O nedenle ihtıyacımıza yönelik soruları en başta doğru sormalıyız. İşin hukuksal ve finansal boyutu da çok önemli, yani bir projeden daire alacağınız zaman orda tapu durumundan tutun ödeme taksitlerine kadar veya sonrasındaki projeyle ilgili olası hedeflere, öngörülere, projenin yönetimine dair bütün bilgilerin şeffaf bir şekilde size sunması gerekir.
Emlak danışmanlarının belli bir noktaya kadar hukuksal anlamda bilgileri var ama gerektiğinde bir hukukçudan da destek almak faydalı olabilir.
Gayrimenkul sektöründe kadın olmak? Değerlendirir misiniz?
Her işte olduğu gibi burada da kadın olmanın sağladığı birtakım kolaylıklar var ama daha fazla zorlukları var. Bir kadın olarak bu işi yapıyor olmanın avantajı kadınlarda empati yeteneğinin erkeklere göre daha fazla gelişmiş olması.
Dolayısıyla alıcı ve satıcıyla empati kurarak birtakım adımları ona göre atmanız daha kolay oluyor. Sektörün mesai saatleri eğer çocuklarınız varsa çok zor.

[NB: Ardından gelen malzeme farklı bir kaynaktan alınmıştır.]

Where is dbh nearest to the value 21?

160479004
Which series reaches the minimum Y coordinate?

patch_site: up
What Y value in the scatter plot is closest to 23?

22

Ben çocuklarımı günde 15 dakika gördüğümü bilirim aylar boyunca. Kadın kadının aslında kurdu değil yurdudur fakat bu sektörde birbirine köstek olanlar çok. Sektörde ilgiyle takip ettiğim çok başarılı kadınlarda var.
Bir Şehir planlamacısı olarak, Türkiye’de ya da dünyada en beğendiğin veya beğenmediğiniz yerler?

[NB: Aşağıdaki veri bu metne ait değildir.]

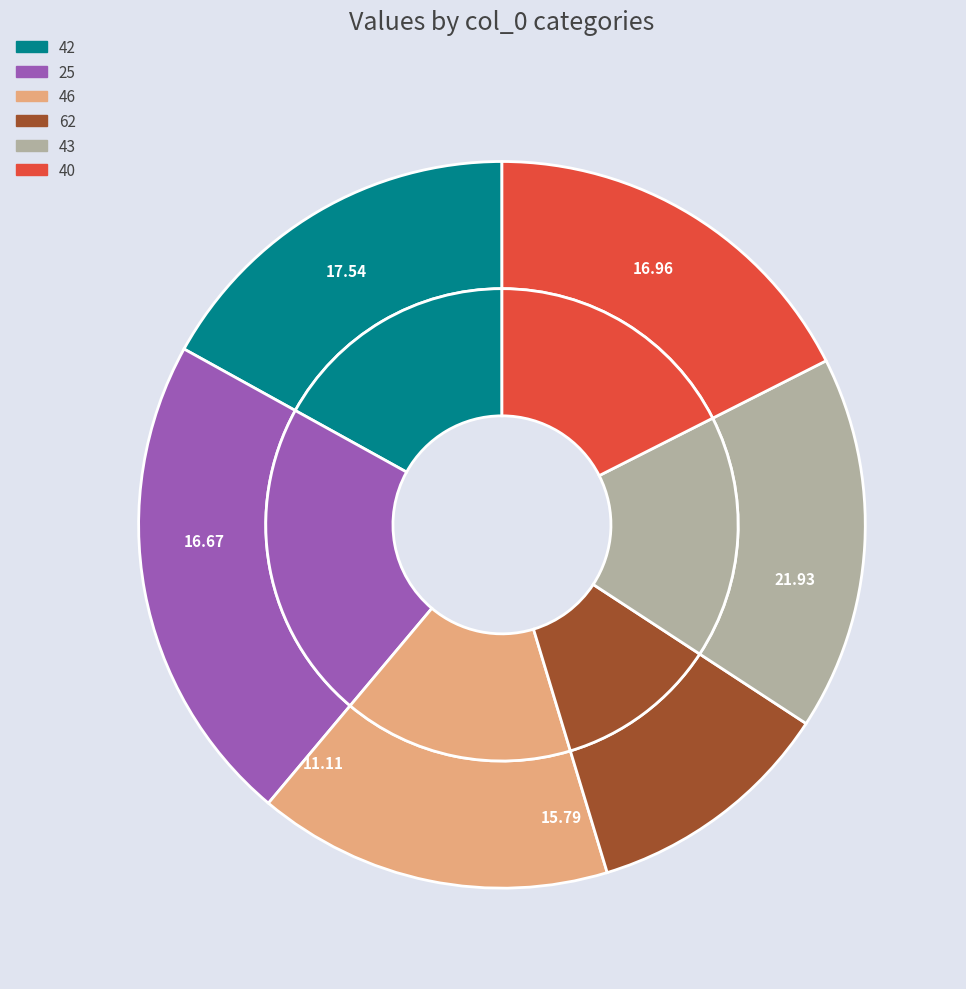

True or false: 62 accounts for 18% of the total.

False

İstanbul için konuşacak olursak İstanbul’un çok güzel yerleri var ama çok kötü yerleri de var maalesef.
Levent- Etiler- 4. Levent bölgesi cumhuriyetin ilk yıllarında özellikle planlı olarak gelişmiş bir bölge.
Planlı yapılaşma sürdürelebir olsaydı istanbul çok daha farklı olabilirdi. Türkiyede beğendiğim yer olarak çok enteresandır Zonguldak Ereğli’yi söyleyeceğim.
Şuanki hali nasıl bilmiyorum yıllar önce gördüğümde oldukça planlı-düzenli insanların çok mutlu yaşadığı bir şehir olarak gözlemlemiştim.
Eskişehir yine aynı şekilde üniversite kenti olarak bilinir ve gayet güzel planlı, insanların mutlu yaşadığı bir şehirdir benim gözlemim olarak.
100 bin dolarım var ne yapmalıyım? Ne önerirsiniz?
Genelleme yapmak çok yanlış bunu ben ancak kendi düşüncem üzerinden cevaplayabilirim. Benim 100 bin dolar ile şu anda yapacağım şey toprak yatırımıdır. Arsa, Tarla vs… toprak yatırımı her zaman değerli.